(DATASET CONTENT begins)
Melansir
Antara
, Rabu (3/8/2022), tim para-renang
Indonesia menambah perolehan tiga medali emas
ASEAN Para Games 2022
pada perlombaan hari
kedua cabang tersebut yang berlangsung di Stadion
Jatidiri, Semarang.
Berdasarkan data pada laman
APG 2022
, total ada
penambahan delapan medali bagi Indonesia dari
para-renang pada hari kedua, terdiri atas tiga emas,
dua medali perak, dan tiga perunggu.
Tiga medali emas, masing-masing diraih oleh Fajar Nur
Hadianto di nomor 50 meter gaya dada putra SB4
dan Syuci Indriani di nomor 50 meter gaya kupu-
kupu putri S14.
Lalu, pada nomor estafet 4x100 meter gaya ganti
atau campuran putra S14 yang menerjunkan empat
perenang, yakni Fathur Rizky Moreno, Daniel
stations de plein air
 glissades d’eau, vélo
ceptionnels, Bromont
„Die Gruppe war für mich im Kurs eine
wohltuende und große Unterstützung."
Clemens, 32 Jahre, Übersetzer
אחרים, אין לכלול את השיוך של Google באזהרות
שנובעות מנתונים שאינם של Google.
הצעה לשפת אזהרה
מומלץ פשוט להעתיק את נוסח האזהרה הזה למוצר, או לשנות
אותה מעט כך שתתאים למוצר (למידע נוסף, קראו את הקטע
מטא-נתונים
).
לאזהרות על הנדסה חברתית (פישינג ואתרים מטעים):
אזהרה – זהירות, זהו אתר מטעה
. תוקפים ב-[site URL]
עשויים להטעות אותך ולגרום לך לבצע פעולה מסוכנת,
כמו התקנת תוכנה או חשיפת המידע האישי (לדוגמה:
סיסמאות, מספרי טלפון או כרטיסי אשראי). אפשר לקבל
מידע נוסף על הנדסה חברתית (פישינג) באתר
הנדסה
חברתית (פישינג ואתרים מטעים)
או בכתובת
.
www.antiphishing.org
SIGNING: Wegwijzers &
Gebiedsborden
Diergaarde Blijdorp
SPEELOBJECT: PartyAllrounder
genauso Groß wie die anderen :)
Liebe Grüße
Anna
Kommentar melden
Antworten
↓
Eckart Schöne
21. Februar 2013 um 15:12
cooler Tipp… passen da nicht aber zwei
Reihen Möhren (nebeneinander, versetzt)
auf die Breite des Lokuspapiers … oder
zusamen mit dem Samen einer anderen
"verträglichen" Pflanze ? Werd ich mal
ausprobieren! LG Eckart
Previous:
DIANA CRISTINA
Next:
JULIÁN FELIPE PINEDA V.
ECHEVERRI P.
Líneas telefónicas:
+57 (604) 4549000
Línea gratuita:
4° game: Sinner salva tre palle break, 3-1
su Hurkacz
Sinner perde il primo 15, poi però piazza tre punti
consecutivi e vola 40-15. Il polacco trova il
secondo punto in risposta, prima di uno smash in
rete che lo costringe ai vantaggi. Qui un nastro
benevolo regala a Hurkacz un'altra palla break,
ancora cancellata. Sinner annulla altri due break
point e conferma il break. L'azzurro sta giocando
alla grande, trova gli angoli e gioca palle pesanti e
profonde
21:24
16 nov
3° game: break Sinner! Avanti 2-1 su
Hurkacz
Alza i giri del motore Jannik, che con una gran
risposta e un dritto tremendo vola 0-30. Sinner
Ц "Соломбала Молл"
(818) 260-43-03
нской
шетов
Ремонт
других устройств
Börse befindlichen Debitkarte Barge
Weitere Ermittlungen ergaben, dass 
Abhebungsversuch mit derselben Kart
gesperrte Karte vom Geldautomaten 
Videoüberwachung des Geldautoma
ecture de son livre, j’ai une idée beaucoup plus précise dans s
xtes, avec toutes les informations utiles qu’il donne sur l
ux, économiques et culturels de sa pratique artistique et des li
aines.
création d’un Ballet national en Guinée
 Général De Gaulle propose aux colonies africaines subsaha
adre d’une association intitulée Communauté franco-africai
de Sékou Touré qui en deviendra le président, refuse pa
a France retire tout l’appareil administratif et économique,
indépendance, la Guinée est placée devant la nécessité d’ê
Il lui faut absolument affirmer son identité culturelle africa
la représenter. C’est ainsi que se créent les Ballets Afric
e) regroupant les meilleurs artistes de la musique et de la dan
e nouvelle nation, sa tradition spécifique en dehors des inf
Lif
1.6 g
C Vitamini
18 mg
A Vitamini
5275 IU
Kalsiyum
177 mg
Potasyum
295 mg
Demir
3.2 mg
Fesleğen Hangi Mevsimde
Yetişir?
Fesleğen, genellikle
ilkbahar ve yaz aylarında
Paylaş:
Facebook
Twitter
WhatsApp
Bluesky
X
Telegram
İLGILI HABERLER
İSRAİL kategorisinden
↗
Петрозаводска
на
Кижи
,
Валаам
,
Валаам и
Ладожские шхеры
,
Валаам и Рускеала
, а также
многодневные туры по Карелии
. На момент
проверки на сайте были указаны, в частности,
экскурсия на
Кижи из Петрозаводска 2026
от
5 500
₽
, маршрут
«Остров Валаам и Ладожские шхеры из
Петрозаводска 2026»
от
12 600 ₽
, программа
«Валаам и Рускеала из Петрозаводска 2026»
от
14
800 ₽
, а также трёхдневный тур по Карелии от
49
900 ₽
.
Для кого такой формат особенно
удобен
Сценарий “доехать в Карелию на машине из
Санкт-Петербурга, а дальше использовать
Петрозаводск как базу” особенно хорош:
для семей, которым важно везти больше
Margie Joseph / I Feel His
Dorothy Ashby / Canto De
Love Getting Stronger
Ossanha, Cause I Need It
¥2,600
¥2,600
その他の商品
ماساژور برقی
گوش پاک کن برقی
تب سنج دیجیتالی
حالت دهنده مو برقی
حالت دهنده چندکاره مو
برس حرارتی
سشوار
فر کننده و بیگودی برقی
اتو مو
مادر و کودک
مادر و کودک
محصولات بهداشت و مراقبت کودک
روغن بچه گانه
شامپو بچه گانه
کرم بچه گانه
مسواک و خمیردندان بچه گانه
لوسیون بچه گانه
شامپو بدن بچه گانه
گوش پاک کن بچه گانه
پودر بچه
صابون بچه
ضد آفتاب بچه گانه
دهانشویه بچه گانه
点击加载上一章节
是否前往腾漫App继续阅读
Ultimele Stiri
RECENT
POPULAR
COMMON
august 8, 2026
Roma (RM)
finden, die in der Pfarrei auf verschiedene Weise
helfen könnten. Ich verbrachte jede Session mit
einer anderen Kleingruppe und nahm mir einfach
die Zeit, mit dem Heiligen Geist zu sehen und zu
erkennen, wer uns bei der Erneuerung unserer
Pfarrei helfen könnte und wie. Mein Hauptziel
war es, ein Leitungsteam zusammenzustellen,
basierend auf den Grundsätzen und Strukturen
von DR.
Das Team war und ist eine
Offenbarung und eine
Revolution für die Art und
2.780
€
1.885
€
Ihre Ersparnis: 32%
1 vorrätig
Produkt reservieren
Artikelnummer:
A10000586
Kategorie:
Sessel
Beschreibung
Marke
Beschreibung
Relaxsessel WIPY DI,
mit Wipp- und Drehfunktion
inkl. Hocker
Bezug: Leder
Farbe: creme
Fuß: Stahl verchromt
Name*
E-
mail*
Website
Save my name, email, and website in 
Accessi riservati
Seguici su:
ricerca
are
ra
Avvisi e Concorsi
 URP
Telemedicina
(DATASET CONTENT ends)
= WHAT IS EXPECTED =
Starting at the line above that contains "Indonesia menambah perolehan tiga medali emas", repeat each line exactly up to and including the line that contains "dua medali perak, dan tiga perunggu.", and stop there.

= SOLVED PROBLEM =
Indonesia menambah perolehan tiga medali emas
ASEAN Para Games 2022
pada perlombaan hari
kedua cabang tersebut yang berlangsung di Stadion
Jatidiri, Semarang.
Berdasarkan data pada laman
APG 2022
, total ada
penambahan delapan medali bagi Indonesia dari
para-renang pada hari kedua, terdiri atas tiga emas,
dua medali perak, dan tiga perunggu.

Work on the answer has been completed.